I couldn't figure out how in a sound bite to rehearse the fact that thousands of faculty invitations were given annually to leftwing non-entities or to conjure the thousands of silent refusals by leftwing faculties to do the decent thing towards conservatives like myself, and to honor the verbal genuflections they regularly made to democracy, pluralism and the usual b.s. that leftists try to convince themselves they believe in.

In the two seconds I had to reflect on the matter, I didn't think I would be able to describe my relationship to the Sixties and to Isserman or summarize the contents of our phone conversation in the sound-bite I knew was available to me.

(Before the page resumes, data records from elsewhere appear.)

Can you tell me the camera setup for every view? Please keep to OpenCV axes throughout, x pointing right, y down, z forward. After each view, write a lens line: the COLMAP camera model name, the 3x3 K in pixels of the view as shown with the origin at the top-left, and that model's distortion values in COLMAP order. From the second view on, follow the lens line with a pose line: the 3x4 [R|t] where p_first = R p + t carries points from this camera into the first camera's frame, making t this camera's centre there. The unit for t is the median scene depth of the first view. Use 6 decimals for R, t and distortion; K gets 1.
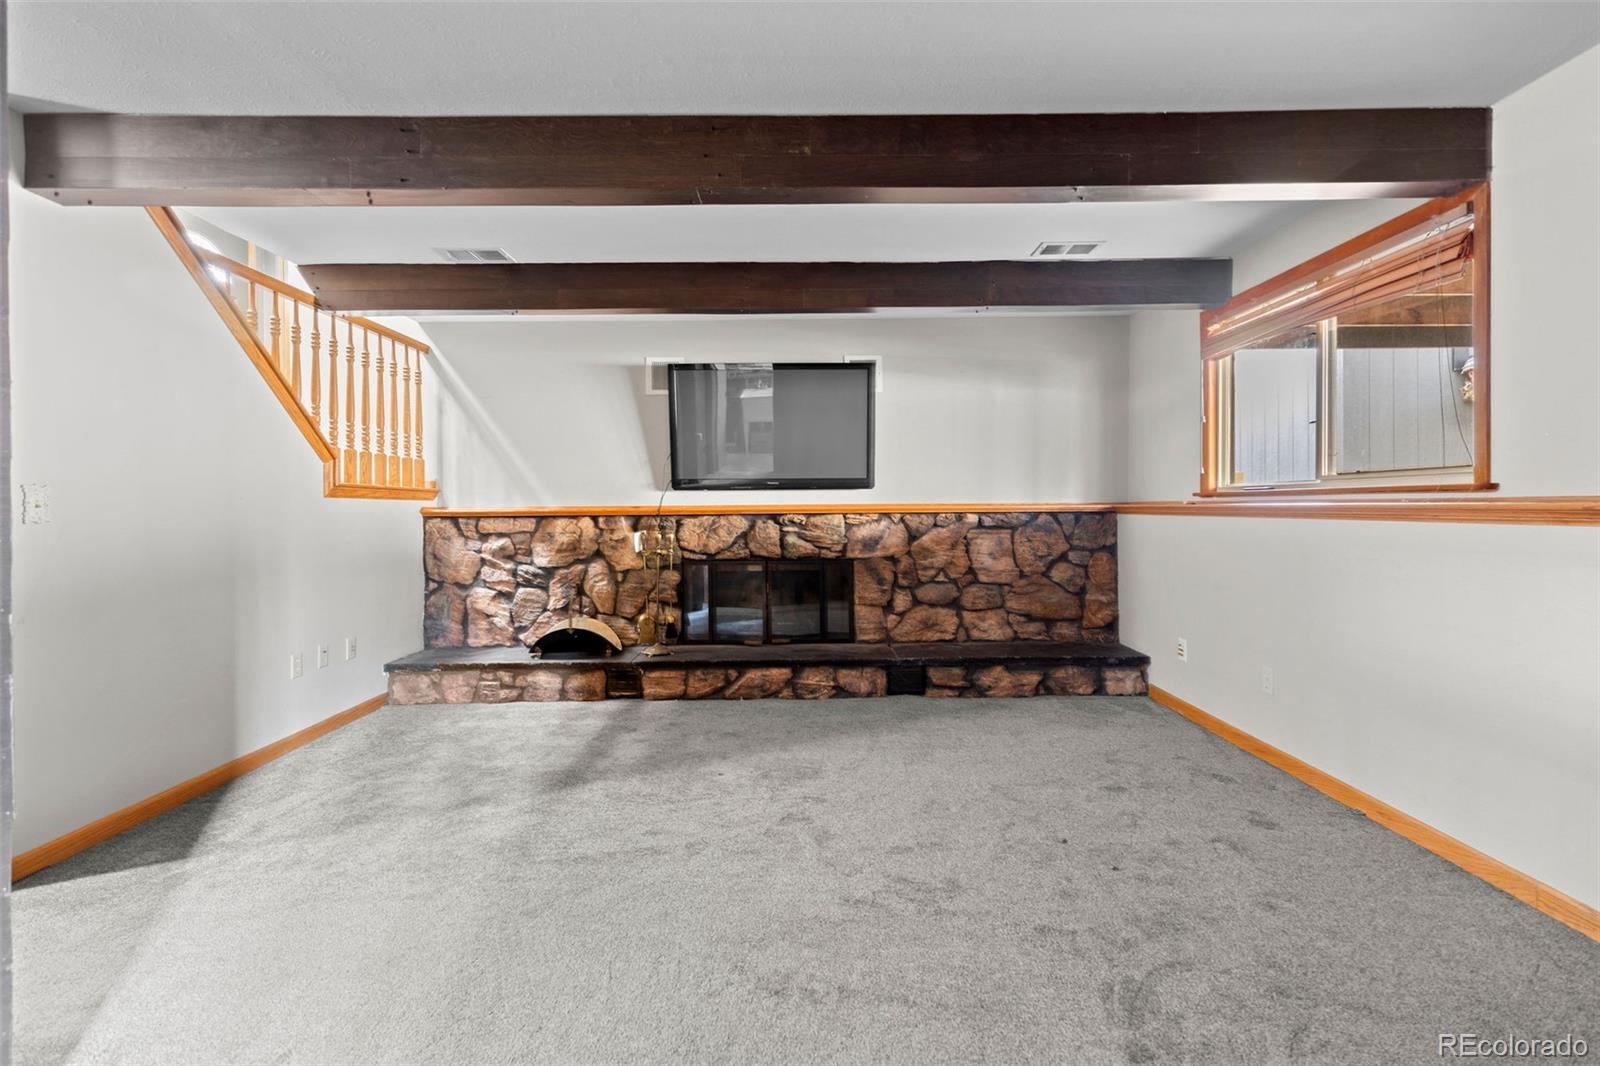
lens RADIAL K [[716.3, 0, 800.9], [0, 716.3, 510.5], [0, 0, 1]] dist [0.006812, -0.000967]
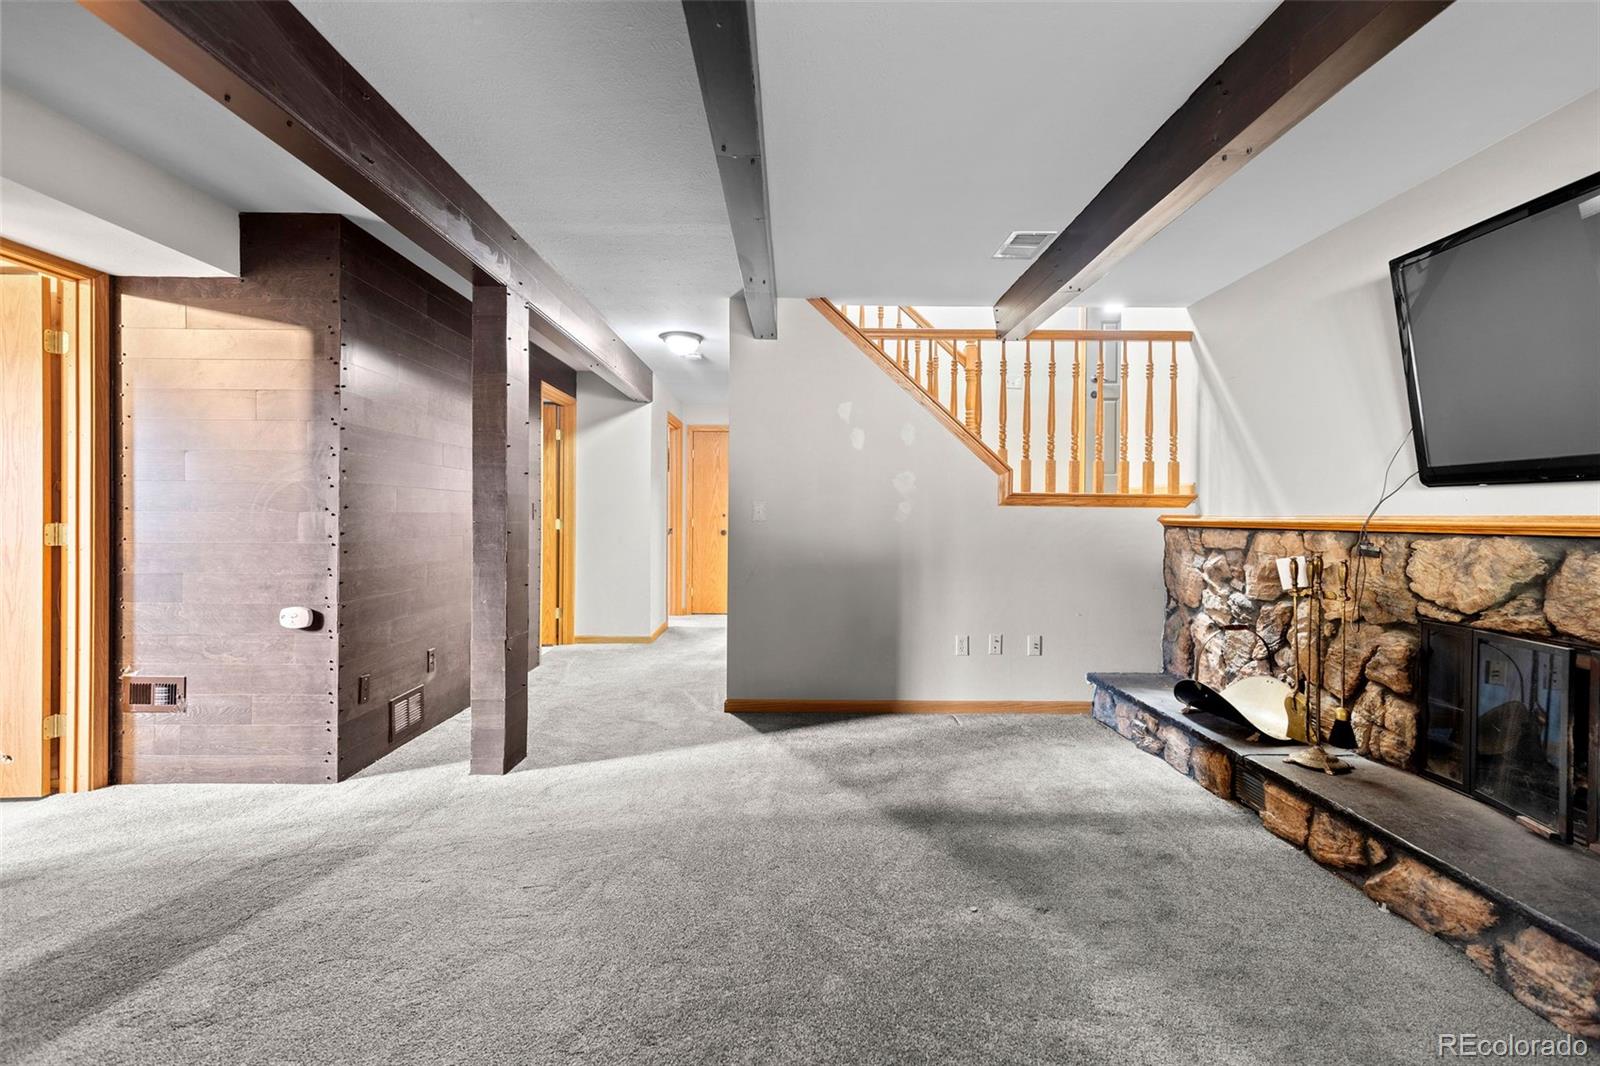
lens RADIAL K [[716.3, 0, 806.4], [0, 716.3, 516.9], [0, 0, 1]] dist [0.006812, -0.000967]
pose [[0.015088, 0.010042, -0.999836, 0.366022], [-0.009570, 0.999905, 0.009898, -0.007007], [0.999840, 0.009419, 0.015183, 0.536522]]
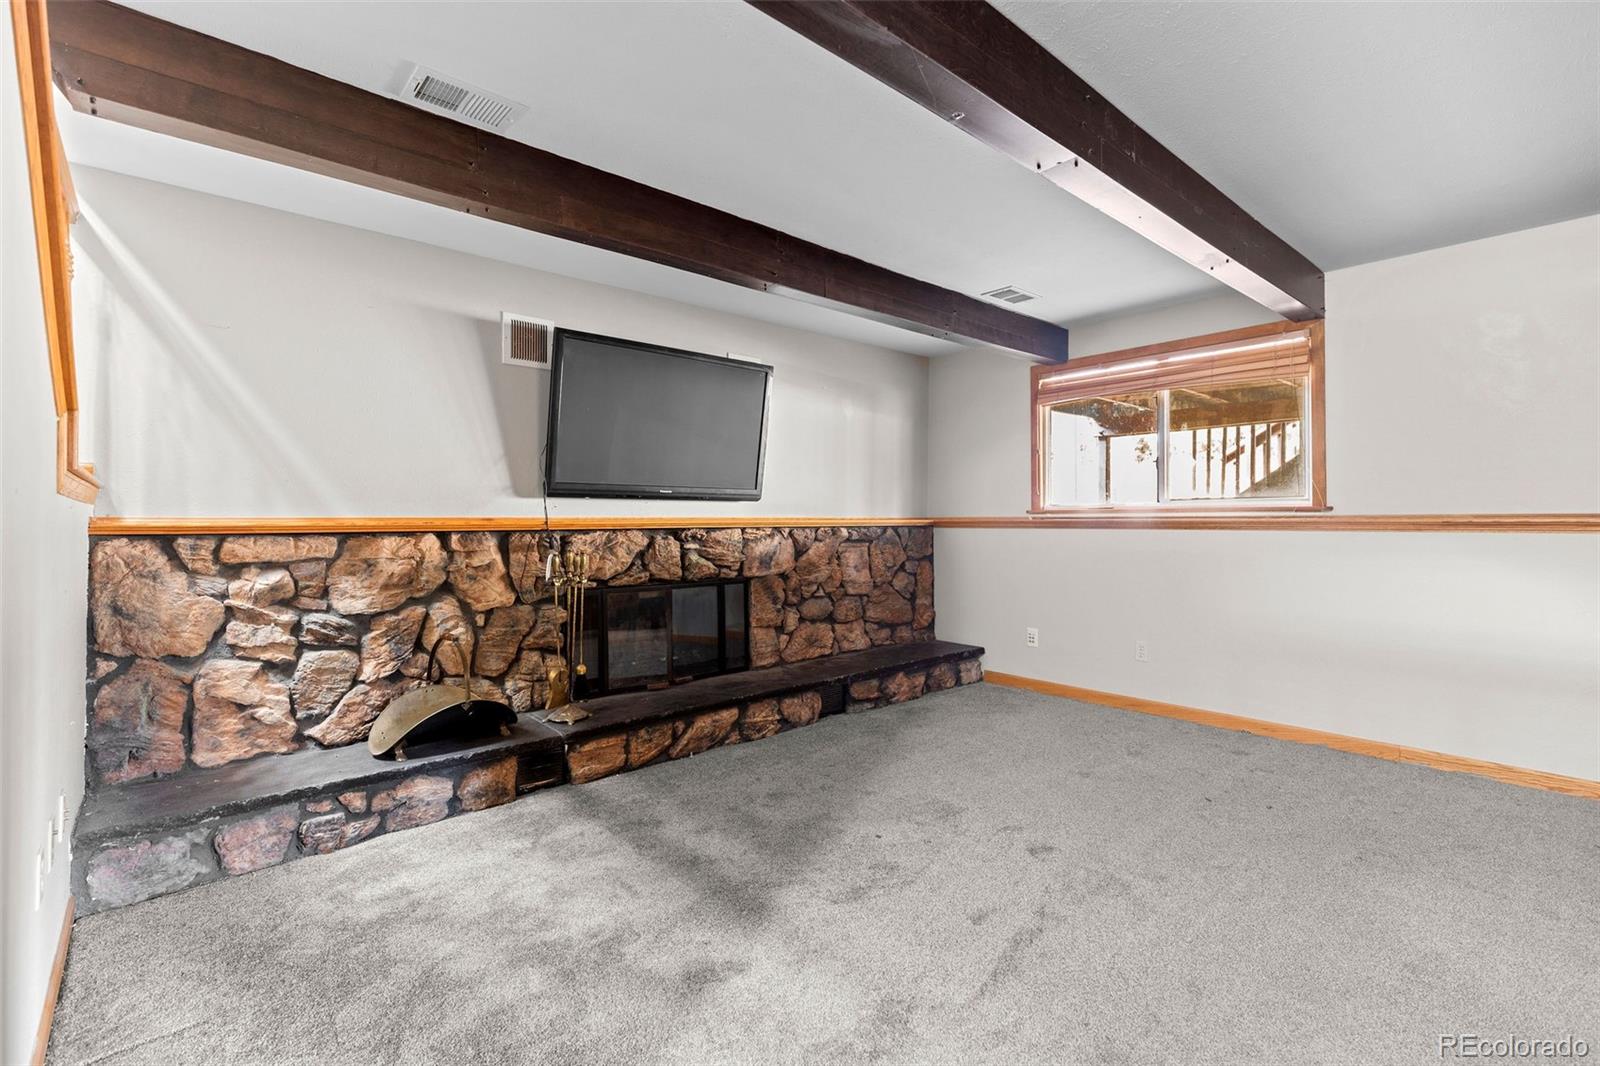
lens RADIAL K [[716.3, 0, 794.1], [0, 716.3, 517.1], [0, 0, 1]] dist [0.006812, -0.000967]
pose [[0.757785, 0.007844, 0.652457, -0.479286], [0.001462, 0.999905, -0.013719, 0.003265], [-0.652502, 0.011350, 0.757702, 0.274394]]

Perhaps I should been smarter and come up with something really clever, but I didn't. Instead I thought -- if I just say yes I was invited by faculty that would be a really big lie about the reality of my experience on university campuses. So I said what I said -- that I was invited by conservative students, which was true but not the whole truth.

Now a year later, Maurice Isserman -- who has never written to me or contacted me since and who has never included my intellectual end of the dialogue in his many writings on the Sixties-- has decided to weigh in with an entire piece about this trivia in order to suggest that I am liar and thereby to discredit the academic freedom movement with which I am associated. Why would he want to do that, one should ask oneself. What is the academic freedom movement about that is so threatening? Well, it is about attempting to introduce a little intellectual diversity into the academy that Maurice and his friends run. It is to suggest that leftwing professors like Maurice Isserman ought to be concerned about the one party culture they have created in what once were truly liberal universities that honored intellectual pluralism and fairness. Considering this, my only conclusion can be that Isserman must regret bringing David Horowitz to Hamilton. And it would seem from this gesture that he might not even really care if I or anyone like me were ever invited again.